TASK DETAILS: Transcribe the lines of the material verbatim, omitting the pictures from your answer.

(Recorded data)
Start of Block

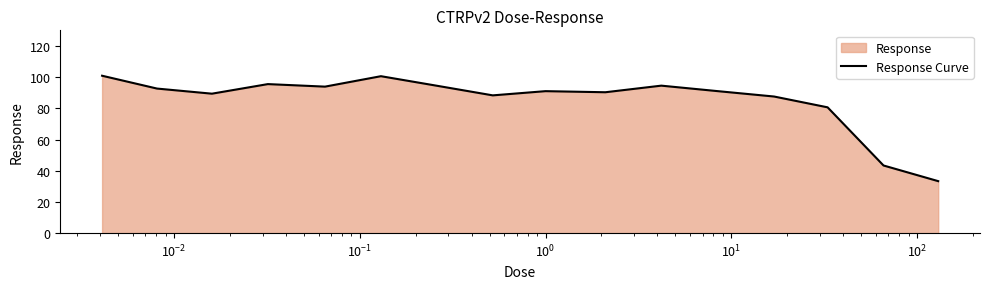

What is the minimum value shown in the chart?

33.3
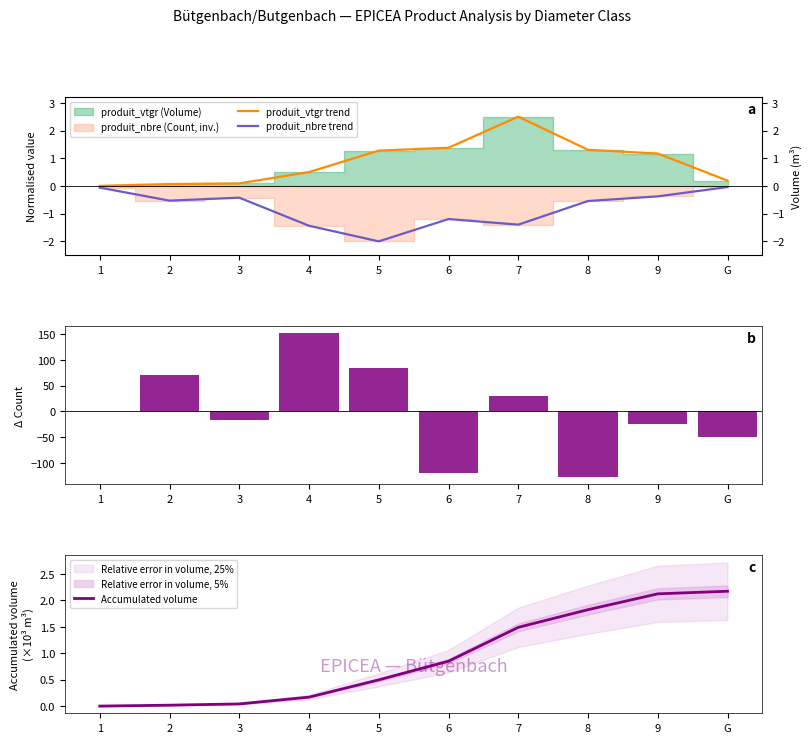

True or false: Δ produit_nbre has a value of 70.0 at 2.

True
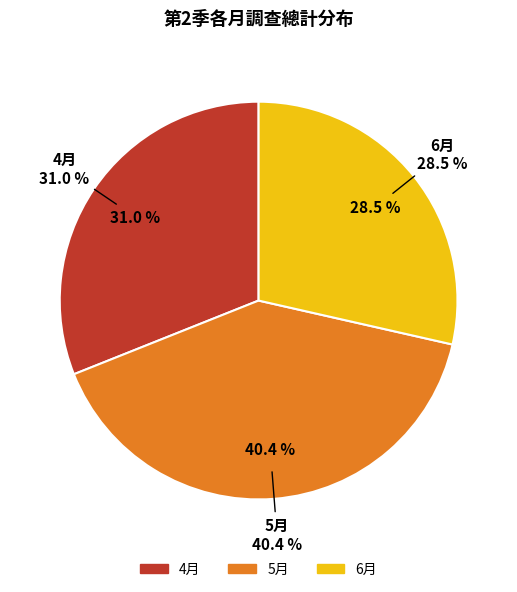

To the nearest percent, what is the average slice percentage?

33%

End of Block

ANSWER TO THIS TASK:
What is the minimum value shown in the chart?

33.3

True or false: Δ produit_nbre has a value of 70.0 at 2.

True

To the nearest percent, what is the average slice percentage?

33%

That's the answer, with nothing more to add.